BEGIN Input data
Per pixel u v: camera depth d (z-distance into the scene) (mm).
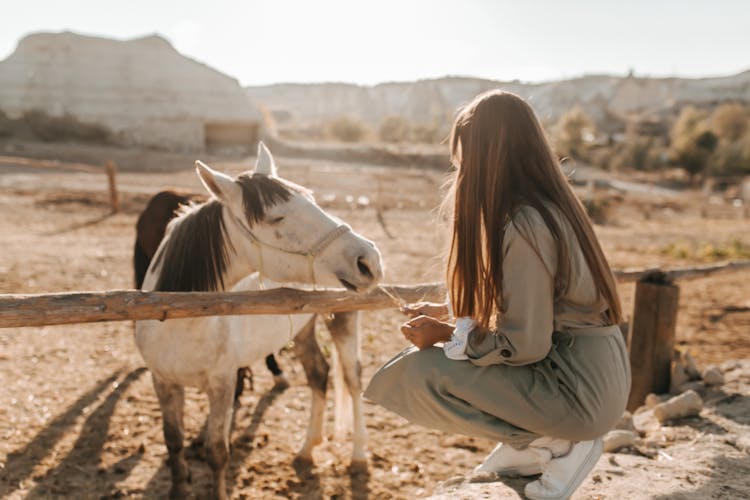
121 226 12695
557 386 1895
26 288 7297
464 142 1900
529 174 1836
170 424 3078
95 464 3641
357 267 2393
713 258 12266
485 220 1823
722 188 38969
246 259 2674
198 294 2486
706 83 135625
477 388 1921
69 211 14008
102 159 25984
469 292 1896
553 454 2111
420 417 2055
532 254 1751
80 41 41281
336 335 3801
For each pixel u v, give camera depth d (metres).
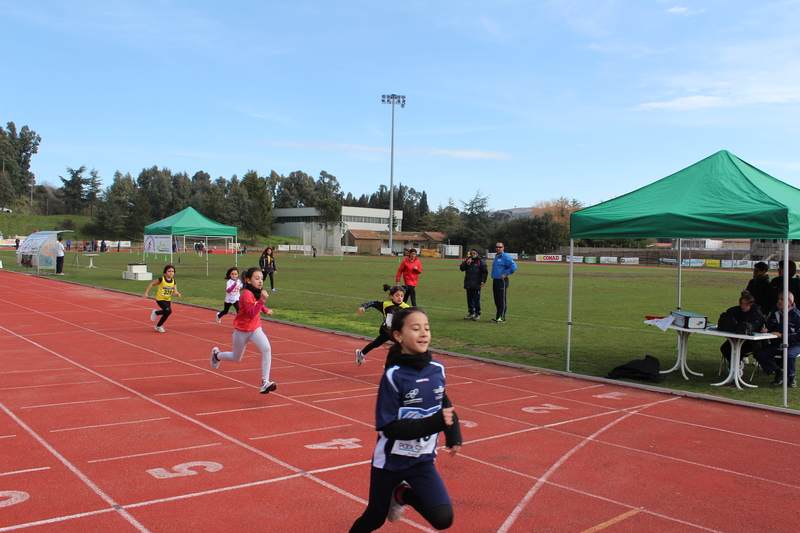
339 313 16.19
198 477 4.58
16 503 4.02
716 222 7.82
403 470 2.93
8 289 20.73
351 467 4.86
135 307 16.22
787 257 7.45
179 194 113.44
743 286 28.27
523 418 6.55
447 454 5.29
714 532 3.86
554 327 13.93
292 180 136.00
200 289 22.36
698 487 4.65
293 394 7.37
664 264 60.94
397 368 2.93
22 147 119.31
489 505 4.21
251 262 46.75
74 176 113.44
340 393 7.48
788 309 7.99
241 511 3.98
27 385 7.48
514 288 26.23
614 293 23.72
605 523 3.95
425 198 131.00
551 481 4.70
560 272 41.94
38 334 11.45
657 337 12.58
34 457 4.93
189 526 3.74
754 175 8.84
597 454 5.39
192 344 10.77
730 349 8.95
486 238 86.81
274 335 12.19
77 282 24.27
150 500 4.13
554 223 78.19
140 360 9.22
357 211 115.69
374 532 3.77
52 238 29.17
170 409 6.53
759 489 4.63
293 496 4.25
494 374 8.95
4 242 72.31
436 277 33.12
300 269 39.31
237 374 8.44
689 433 6.13
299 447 5.34
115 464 4.82
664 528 3.90
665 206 8.52
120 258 50.44
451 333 12.92
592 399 7.55
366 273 34.88
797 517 4.13
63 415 6.21
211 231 27.50
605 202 9.54
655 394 7.93
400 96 61.84
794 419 6.77
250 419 6.21
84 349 10.02
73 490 4.27
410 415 2.92
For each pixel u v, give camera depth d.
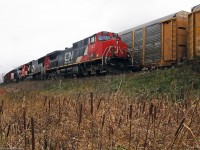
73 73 32.34
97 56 26.77
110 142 5.31
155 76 17.06
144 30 25.75
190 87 13.89
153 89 14.65
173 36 22.64
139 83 16.64
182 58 22.16
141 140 5.47
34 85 29.09
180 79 15.29
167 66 23.12
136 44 26.77
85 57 29.28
END Input data
Your answer should consist only of the lines above between the line holding "292 180 136.00" and the line holding "52 238 29.17", inclusive, each transcribed exactly.

292 180 136.00
200 289 22.36
698 487 4.65
293 394 7.37
664 264 60.94
397 368 2.93
22 147 119.31
489 505 4.21
251 262 46.75
74 176 113.44
340 393 7.48
788 309 7.99
241 511 3.98
27 385 7.48
514 288 26.23
614 293 23.72
605 523 3.95
425 198 131.00
551 481 4.70
560 272 41.94
38 334 11.45
657 337 12.58
34 457 4.93
189 526 3.74
754 175 8.84
597 454 5.39
192 344 10.77
730 349 8.95
486 238 86.81
274 335 12.19
77 282 24.27
150 500 4.13
554 223 78.19
140 360 9.22
357 211 115.69
374 532 3.77
52 238 29.17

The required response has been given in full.